Here, the Municipality's liability is extinguished by statute rather than by contract, but I see no reason why Szendrey's principles should not still apply. As Szendrey makes clear, joint and several liability is a two-way street; there is an obligation on each defendant to make the plaintiff whole, but there is also a corresponding right of contribution for any defendant who pays more than his share. Here, though, if Defendants pay for the Municipality's excess liability, they are statutorily barred from seeking contribution from the Municipality. Defendants cannot be required to pay beyond their proportional share without any hope of contribution.

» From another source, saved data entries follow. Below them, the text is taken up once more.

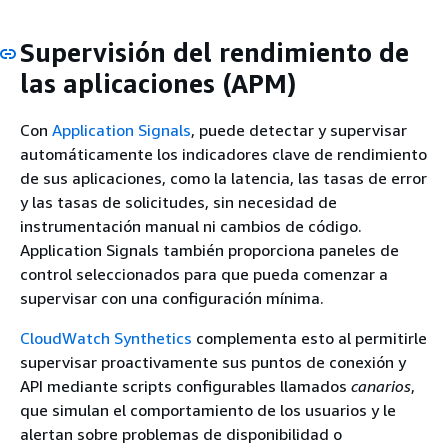
Supervisión del rendimiento de
las aplicaciones (APM)
Con
Application Signals
, puede detectar y supervisar
automáticamente los indicadores clave de rendimiento
de sus aplicaciones, como la latencia, las tasas de error
y las tasas de solicitudes, sin necesidad de
instrumentación manual ni cambios de código.
Application Signals también proporciona paneles de
control seleccionados para que pueda comenzar a
supervisar con una configuración mínima.
CloudWatch Synthetics
complementa esto al permitirle
supervisar proactivamente sus puntos de conexión y
API mediante scripts configurables llamados
canarios
,
que simulan el comportamiento de los usuarios y le
alertan sobre problemas de disponibilidad o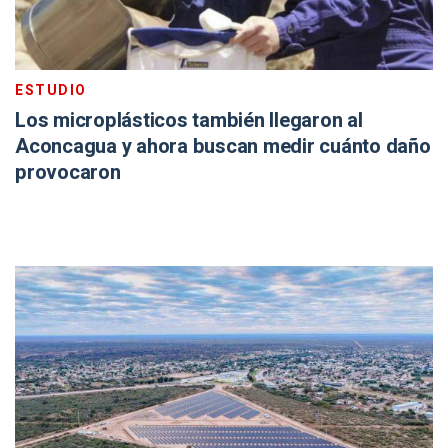
ESTUDIO
Los microplásticos también llegaron al
Aconcagua y ahora buscan medir cuánto daño
provocaron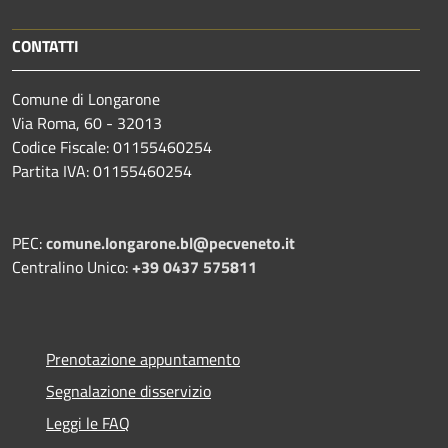
CONTATTI
Comune di Longarone
Via Roma, 60 - 32013
Codice Fiscale: 01155460254
Partita IVA: 01155460254
PEC:
comune.longarone.bl@pecveneto.it
Centralino Unico:
+39 0437 575811
Prenotazione appuntamento
Segnalazione disservizio
Leggi le FAQ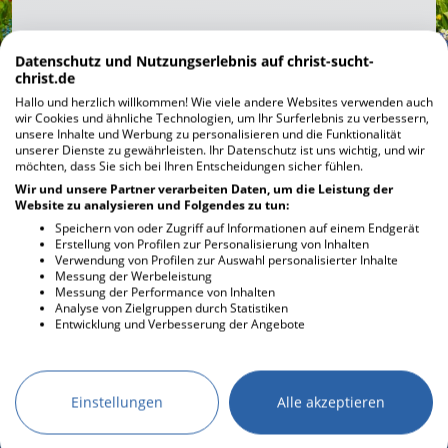
Datenschutz und Nutzungserlebnis auf christ-sucht-
christ.de
Hallo und herzlich willkommen! Wie viele andere Websites verwenden auch
wir Cookies und ähnliche Technologien, um Ihr Surferlebnis zu verbessern,
unsere Inhalte und Werbung zu personalisieren und die Funktionalität
unserer Dienste zu gewährleisten. Ihr Datenschutz ist uns wichtig, und wir
möchten, dass Sie sich bei Ihren Entscheidungen sicher fühlen.
Wir und unsere Partner verarbeiten Daten, um die Leistung der
Website zu analysieren und Folgendes zu tun:
Speichern von oder Zugriff auf Informationen auf einem Endgerät
Erstellung von Profilen zur Personalisierung von Inhalten
Verwendung von Profilen zur Auswahl personalisierter Inhalte
Messung der Werbeleistung
Messung der Performance von Inhalten
Analyse von Zielgruppen durch Statistiken
DESKTOPMODUS AKTIVIEREN
Entwicklung und Verbesserung der Angebote
AGB
KONTAKT
Einstellungen
Alle akzeptieren
IMPRESSUM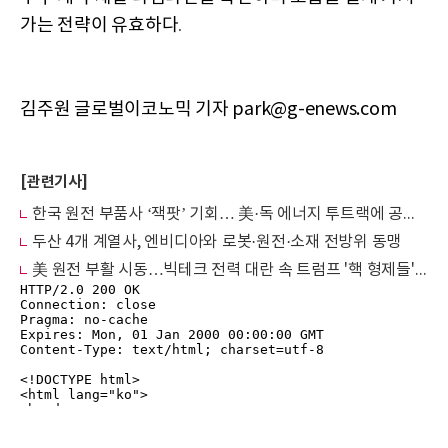
가는 전략이 유효하다
.
김주원 글로벌이코노믹 기자 park@g-enews.com
[관련기사]
한국 원전 부품사 ‘잭팟’ 기회… 美·독 에너지 투트랙에 공급망 요동
두산 4개 계열사, 엔비디아와 로봇·원전·소재 전방위 동맹
美 원전 부활 시동…빅테크 전력 대란 속 트럼프 '핵 형제들' 돌풍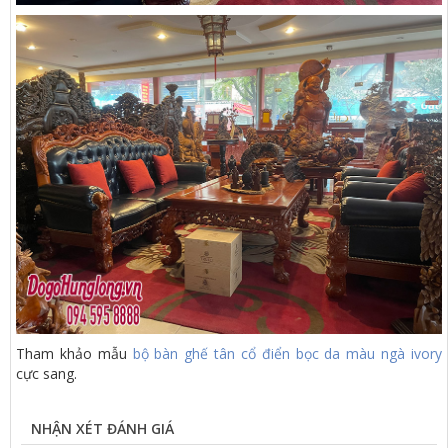
Tham khảo mẫu
bộ bàn ghế tân cổ điển bọc da màu ngà ivory
cực sang.
NHẬN XÉT ĐÁNH GIÁ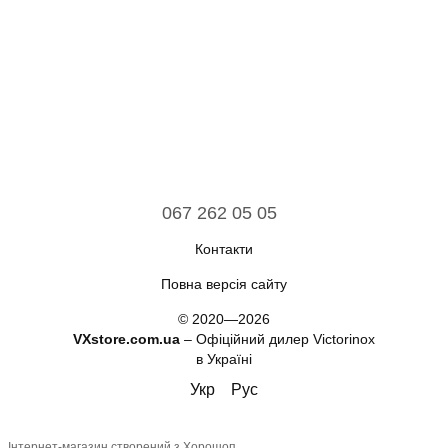
067 262 05 05
Контакти
Повна версія сайту
© 2020—2026
VXstore.com.ua
– Офіційний дилер Victorinox
в Україні
Укр
Рус
Інтернет-магазин створений з Хорошоп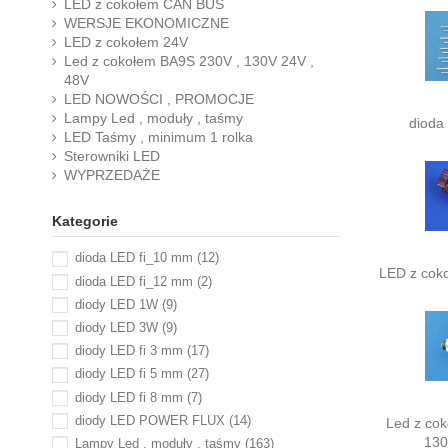
LED z cokołem CAN BUS
WERSJE EKONOMICZNE
LED z cokołem 24V
Led z cokołem BA9S 230V , 130V 24V ,
48V
LED NOWOŚCI , PROMOCJE
Lampy Led , moduły , taśmy
dioda
LED Taśmy , minimum 1 rolka
Sterowniki LED
WYPRZEDAŻE
Kategorie
dioda LED fi_10 mm
(12)
LED z coko
dioda LED fi_12 mm
(2)
diody LED 1W
(9)
diody LED 3W
(9)
diody LED fi 3 mm
(17)
diody LED fi 5 mm
(27)
diody LED fi 8 mm
(7)
diody LED POWER FLUX
(14)
Led z co
130
Lampy Led , moduły , taśmy
(163)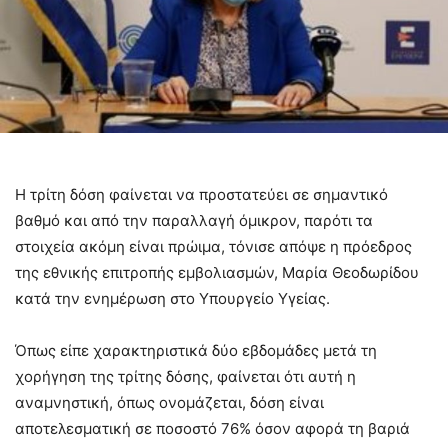
Η τρίτη δόση φαίνεται να προστατεύει σε σημαντικό
βαθμό και από την παραλλαγή όμικρον, παρότι τα
στοιχεία ακόμη είναι πρώιμα, τόνισε απόψε η πρόεδρος
της εθνικής επιτροπής εμβολιασμών, Μαρία Θεοδωρίδου
κατά την ενημέρωση στο Υπουργείο Υγείας.
Όπως είπε χαρακτηριστικά δύο εβδομάδες μετά τη
χορήγηση της τρίτης δόσης, φαίνεται ότι αυτή η
αναμνηστική, όπως ονομάζεται, δόση είναι
αποτελεσματική σε ποσοστό 76% όσον αφορά τη βαριά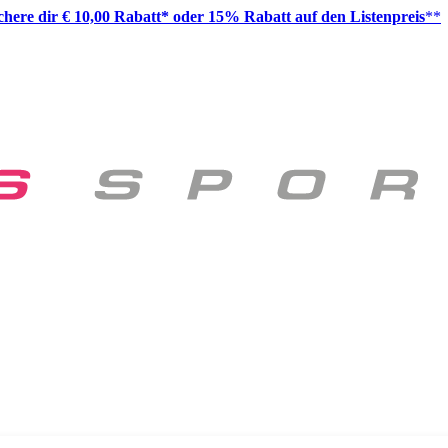
ichere dir € 10,00 Rabatt* oder 15% Rabatt auf den Listenpreis
**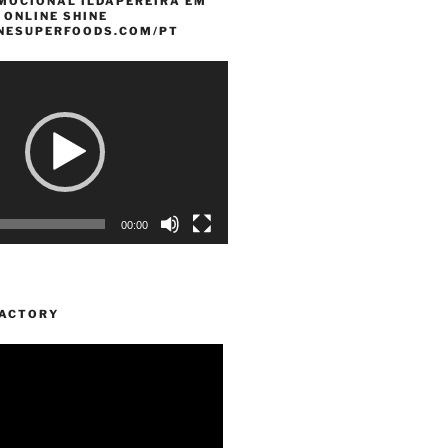
MOCIONAL ILDAPEREIRA EM
 ONLINE SHINE
INESUPERFOODS.COM/PT
00:00
FACTORY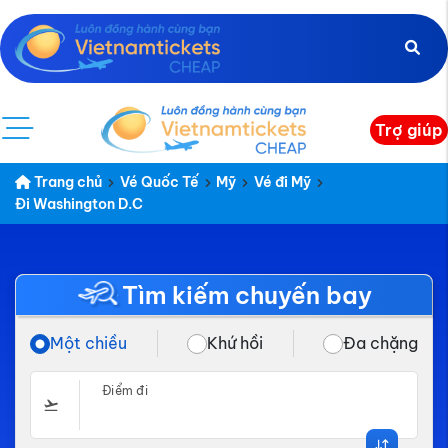
Trợ giúp
Trang chủ
Vé Quốc Tế
Mỹ
Vé đi Mỹ
Đi Washington D.C
Tìm kiếm chuyến bay
Một chiều
Khứ hồi
Đa chặng
Điểm đi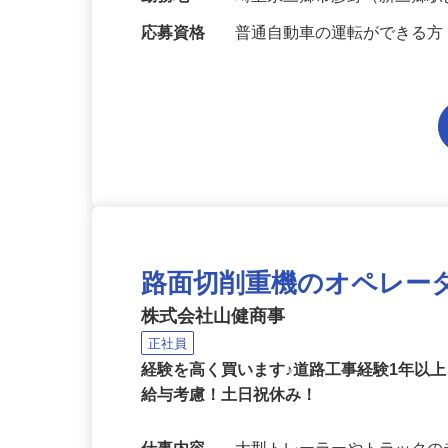
等考慮
勤務地
埼玉県三郷市彦野（新三郷駅
応募資格
普通自動車の運転ができる方
路面切削重機のオペレー
株式会社山健商事
正社員
経験を高く買います♪道路工事経験1年以
給与考慮！土日祝休み！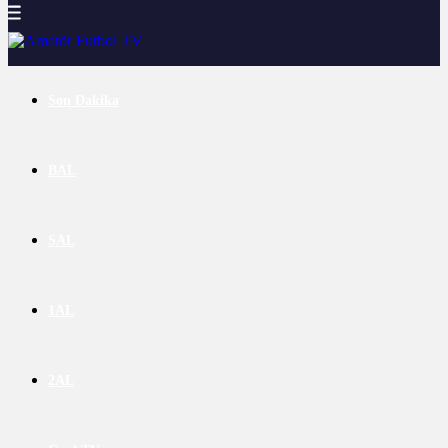
Son Dakika
BAL
SAL
1AL
2AL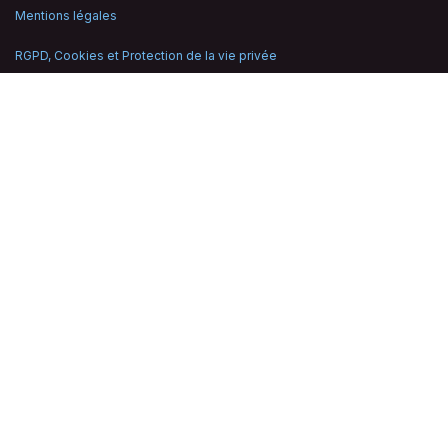
Mentions légales
RGPD, Cookies et Protection de la vie privée
Conditions générales
Conditions générales d'achat
Conditions générales d'utilisation du site web
Signaler une vulnérabilité
Suivez-nous
LinkedIn
Instagram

The case of Widow of Andino v. Puerto Rico Water Resources Authority, 93 P.R.R. 168 (1966), is to the same effect. There, the Supreme Court held that where an employer-tortfeasor was immune from liability on account of Puerto Rico's workers' compensation statute, recovery could not be sought for the employer-tortfeasor's negligence from a joint-tortfeasor. Id. at 179. The Supreme Court accordingly held that the joint-tortfeasor—who could not seek contribution from the employer-tortfeasor—"should be held liable for the damage only in proportion to its fault and to the degree of contribution in producing the same." Id. at 180 (emphasis added). Here, the Municipality, like the employer in Widow of Andino, benefits from statutory immunity, and so its joint-tortfeasors cannot seek contribution from it. Widow of Andino provides that in such a circumstances, the joint-tortfeasors are obligated to pay only the proportion of the damages for which they themselves are responsible.3 Accordingly, I affirm that Defendants here would be entitled to a proportionate share set-off. The motion to reconsider is thus DENIED.

IT IS SO ORDERED.

FootNotes


1. I agree with the Municipality that the consignation of funds pursuant to Article 1130 is, in effect, an admission of liability. Moreover, the Municipality has admitted liability up to the limit of its insurance policy. See Docket Nos. 378-1, 378-2. I reject Plaintiffs' characterization of this admission as incomplete. Given that the Municipality cannot be liable for more than $500,000, it is of no moment that it has "only" admitted liability up to that amount.
2. At the Pretrial Conference, Plaintiffs made much of the Municipality's and Defendants' inability to cite any cases directly stating that a joint tortfeasor with a municipality would not be responsible for the Municipality's excess liability under these circumstances. I note, however, that Plaintiffs have also failed to cite any cases supporting their own position, instead citing to cases generally discussing joint and several liability principles that are not in question. I have been unable to find any cases in either state or federal court that directly address this question.
3. I reject Plaintiffs' contention that Widow of Andino does not apply to the present dispute because it arose in the context of the workers' compensation statute. The Supreme Court in Widow of Andino understood the joint-tortfeasor's proportional—not total—liability to be a consequence of its inability to seek contribution from the employer, which was immune by statute. Those precise circumstances also exist here, and so Widow of Andino is, at a minimum, strong persuasive authority in favor of proportionate share set-offs in this case.